OBJECTIVE A:
Answer these questions from the text on the history of imagery below, one answer per line, marked (i), (ii), (iii):
(i) Before the digital computer, how could copies or enlargements of photographs be obtained?
(ii) What does the text call a major breakthrough in handling image data?
(iii) Over what could images be sent to other computers?

EXTRACTED TEXT:
In its earliest form, imagery consisted of black and white photographs. The quality of the photographs was, by today's standards, very poor, being limited to black and white, and by the construction of the camera and quality of the film. Furthermore, the utility of the photograph was severely constrained, by today's standards. Copies or enlargements were only available through photographic processing. Even with these restrictions, photographs were a very important part of the public, commercial, and military culture. From personal pictures to newspapers to historical documents to the first military reconnisance pictures taken from hot air balloons, imagery has played, an ever increasing and complex role.

A major breakthrough in handling image data was the advent of the digital computer and associated digital processing algorithms. Now, images in standard photographic format could be scanned into the digital format of the computer thus creating seeming endless opportunies. The images could be stored in memory forever without fading, tearing, or getting lost, and retrievel required minimal effort. The same images could be transmitted over a network to as many other computers as desired in very little time, where the image could then be printed, viewed on the screen, or stored for later use.

OBJECTIVE B:
Reproduce verbatim the lines of the records starting at the line that contains "pose: elev=268.3 azim=221.8" and ending at the line that contains "Dot at: (239, 268)", including both of those lines.

GIVEN DATA:

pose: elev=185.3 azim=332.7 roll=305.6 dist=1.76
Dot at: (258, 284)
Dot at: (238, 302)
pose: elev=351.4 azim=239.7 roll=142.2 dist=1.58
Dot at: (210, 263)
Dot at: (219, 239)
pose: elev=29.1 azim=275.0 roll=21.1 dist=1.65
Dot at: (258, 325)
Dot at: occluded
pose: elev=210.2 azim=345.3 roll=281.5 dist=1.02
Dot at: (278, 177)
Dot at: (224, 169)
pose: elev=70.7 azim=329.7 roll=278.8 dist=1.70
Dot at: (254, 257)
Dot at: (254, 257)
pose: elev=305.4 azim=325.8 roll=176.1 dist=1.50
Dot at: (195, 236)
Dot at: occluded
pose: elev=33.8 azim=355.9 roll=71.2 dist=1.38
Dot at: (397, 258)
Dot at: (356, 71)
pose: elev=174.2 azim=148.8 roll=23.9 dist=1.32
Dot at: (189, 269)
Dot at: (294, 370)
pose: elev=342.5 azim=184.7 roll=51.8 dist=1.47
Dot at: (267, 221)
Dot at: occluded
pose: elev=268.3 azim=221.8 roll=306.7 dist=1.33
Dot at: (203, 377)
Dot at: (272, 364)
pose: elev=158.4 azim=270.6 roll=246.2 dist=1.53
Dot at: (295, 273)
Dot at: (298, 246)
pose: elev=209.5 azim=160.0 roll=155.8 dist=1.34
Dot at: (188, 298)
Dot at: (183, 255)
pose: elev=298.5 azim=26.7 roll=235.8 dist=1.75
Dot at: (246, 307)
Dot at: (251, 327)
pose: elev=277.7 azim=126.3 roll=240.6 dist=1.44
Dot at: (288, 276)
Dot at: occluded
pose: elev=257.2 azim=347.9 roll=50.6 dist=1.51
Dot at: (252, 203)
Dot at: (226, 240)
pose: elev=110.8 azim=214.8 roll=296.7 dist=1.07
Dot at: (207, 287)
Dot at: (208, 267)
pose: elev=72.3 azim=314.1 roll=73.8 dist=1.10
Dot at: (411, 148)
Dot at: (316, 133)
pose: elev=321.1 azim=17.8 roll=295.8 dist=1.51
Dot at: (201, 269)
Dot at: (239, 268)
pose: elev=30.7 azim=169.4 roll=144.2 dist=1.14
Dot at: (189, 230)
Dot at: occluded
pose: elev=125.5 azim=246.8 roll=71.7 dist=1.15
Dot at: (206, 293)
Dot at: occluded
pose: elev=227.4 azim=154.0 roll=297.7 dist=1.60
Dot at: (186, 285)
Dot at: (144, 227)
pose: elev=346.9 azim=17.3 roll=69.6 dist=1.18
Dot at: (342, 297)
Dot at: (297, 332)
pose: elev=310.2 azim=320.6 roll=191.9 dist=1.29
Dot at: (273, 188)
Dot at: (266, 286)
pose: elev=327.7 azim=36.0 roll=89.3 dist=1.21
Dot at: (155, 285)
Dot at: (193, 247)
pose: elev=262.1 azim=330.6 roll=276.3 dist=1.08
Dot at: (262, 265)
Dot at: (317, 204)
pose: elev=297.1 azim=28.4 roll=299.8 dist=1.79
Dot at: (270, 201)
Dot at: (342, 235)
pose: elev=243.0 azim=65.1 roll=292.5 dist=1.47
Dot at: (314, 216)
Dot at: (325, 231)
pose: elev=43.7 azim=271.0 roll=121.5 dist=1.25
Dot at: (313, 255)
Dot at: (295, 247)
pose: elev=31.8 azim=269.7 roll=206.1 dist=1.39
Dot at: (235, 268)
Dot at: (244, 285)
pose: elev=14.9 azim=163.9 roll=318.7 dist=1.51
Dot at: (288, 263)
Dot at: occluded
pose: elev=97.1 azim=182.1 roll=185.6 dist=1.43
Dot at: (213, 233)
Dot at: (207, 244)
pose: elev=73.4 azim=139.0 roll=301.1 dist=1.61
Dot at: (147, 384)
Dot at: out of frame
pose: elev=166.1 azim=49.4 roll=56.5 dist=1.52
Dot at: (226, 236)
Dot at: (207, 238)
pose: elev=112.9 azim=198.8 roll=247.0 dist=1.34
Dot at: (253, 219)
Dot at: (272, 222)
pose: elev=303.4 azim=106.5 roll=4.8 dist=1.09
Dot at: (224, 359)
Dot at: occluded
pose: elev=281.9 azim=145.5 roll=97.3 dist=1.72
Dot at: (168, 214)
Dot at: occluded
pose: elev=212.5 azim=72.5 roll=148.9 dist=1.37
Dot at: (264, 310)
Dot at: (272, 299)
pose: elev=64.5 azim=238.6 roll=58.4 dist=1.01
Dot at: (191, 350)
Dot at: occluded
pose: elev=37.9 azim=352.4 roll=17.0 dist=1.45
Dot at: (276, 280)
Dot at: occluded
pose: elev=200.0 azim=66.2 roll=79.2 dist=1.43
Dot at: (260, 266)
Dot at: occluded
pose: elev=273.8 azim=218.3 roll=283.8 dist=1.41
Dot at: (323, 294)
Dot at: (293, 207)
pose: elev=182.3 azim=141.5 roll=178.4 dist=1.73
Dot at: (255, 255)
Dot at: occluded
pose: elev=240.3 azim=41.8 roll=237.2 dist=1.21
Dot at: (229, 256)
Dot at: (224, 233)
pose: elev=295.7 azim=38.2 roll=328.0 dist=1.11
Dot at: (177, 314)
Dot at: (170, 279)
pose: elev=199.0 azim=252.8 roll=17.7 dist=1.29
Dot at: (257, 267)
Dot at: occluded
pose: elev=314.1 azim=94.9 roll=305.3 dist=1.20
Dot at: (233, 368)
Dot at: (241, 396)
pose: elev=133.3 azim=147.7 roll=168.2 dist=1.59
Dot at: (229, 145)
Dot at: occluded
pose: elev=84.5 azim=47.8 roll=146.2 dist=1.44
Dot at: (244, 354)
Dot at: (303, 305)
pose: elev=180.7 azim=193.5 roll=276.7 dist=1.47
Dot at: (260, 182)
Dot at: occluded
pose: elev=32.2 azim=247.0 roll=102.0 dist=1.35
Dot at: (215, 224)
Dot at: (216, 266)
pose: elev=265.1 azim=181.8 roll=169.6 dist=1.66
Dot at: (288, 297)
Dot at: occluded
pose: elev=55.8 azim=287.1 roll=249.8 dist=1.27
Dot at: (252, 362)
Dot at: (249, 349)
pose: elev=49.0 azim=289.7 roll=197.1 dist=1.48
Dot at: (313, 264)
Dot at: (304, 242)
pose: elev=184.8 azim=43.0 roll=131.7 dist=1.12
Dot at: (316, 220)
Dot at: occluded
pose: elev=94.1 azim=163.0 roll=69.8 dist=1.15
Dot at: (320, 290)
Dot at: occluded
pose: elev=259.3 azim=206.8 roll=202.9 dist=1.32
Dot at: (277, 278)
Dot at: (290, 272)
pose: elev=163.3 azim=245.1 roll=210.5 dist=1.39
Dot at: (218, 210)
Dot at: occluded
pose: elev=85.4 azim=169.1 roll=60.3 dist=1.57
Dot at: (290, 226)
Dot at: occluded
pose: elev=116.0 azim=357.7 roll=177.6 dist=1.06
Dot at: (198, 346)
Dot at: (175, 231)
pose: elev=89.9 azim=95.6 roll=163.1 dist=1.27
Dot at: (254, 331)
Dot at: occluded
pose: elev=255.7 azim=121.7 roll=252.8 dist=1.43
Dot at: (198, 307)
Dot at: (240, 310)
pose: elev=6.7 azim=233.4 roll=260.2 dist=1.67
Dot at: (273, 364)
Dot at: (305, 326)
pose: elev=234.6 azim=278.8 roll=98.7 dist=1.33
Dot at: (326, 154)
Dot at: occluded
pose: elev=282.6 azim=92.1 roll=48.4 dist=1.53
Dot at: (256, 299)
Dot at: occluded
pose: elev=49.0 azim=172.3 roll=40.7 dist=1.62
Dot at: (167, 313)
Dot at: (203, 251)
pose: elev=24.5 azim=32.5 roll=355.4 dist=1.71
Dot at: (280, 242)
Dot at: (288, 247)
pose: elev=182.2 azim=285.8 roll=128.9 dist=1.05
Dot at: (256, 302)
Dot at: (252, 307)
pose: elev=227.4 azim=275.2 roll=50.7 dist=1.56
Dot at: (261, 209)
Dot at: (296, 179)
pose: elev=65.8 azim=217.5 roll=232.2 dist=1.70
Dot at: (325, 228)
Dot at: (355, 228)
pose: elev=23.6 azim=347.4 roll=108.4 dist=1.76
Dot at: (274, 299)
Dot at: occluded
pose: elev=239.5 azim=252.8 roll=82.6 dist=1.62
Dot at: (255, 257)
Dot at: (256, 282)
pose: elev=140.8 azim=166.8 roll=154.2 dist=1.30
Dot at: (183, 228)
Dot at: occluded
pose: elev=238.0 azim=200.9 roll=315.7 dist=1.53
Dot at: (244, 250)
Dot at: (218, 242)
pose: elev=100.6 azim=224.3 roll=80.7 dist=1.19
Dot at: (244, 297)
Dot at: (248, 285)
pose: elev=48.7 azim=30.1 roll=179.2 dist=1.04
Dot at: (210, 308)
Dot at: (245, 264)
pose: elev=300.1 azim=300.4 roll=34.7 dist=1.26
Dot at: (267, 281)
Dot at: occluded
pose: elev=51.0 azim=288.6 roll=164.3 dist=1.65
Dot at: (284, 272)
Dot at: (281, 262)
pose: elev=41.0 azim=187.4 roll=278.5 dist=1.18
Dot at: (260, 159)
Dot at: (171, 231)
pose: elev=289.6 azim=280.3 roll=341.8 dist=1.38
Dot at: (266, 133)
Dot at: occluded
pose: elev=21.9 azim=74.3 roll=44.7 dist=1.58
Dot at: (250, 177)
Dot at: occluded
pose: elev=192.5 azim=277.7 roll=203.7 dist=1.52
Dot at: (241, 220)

COMPLETE ANSWER A:
(i) Only through photographic processing.
(ii) The advent of the digital computer and associated digital processing algorithms.
(iii) Over a network.

COMPLETE ANSWER B:
pose: elev=268.3 azim=221.8 roll=306.7 dist=1.33
Dot at: (203, 377)
Dot at: (272, 364)
pose: elev=158.4 azim=270.6 roll=246.2 dist=1.53
Dot at: (295, 273)
Dot at: (298, 246)
pose: elev=209.5 azim=160.0 roll=155.8 dist=1.34
Dot at: (188, 298)
Dot at: (183, 255)
pose: elev=298.5 azim=26.7 roll=235.8 dist=1.75
Dot at: (246, 307)
Dot at: (251, 327)
pose: elev=277.7 azim=126.3 roll=240.6 dist=1.44
Dot at: (288, 276)
Dot at: occluded
pose: elev=257.2 azim=347.9 roll=50.6 dist=1.51
Dot at: (252, 203)
Dot at: (226, 240)
pose: elev=110.8 azim=214.8 roll=296.7 dist=1.07
Dot at: (207, 287)
Dot at: (208, 267)
pose: elev=72.3 azim=314.1 roll=73.8 dist=1.10
Dot at: (411, 148)
Dot at: (316, 133)
pose: elev=321.1 azim=17.8 roll=295.8 dist=1.51
Dot at: (201, 269)
Dot at: (239, 268)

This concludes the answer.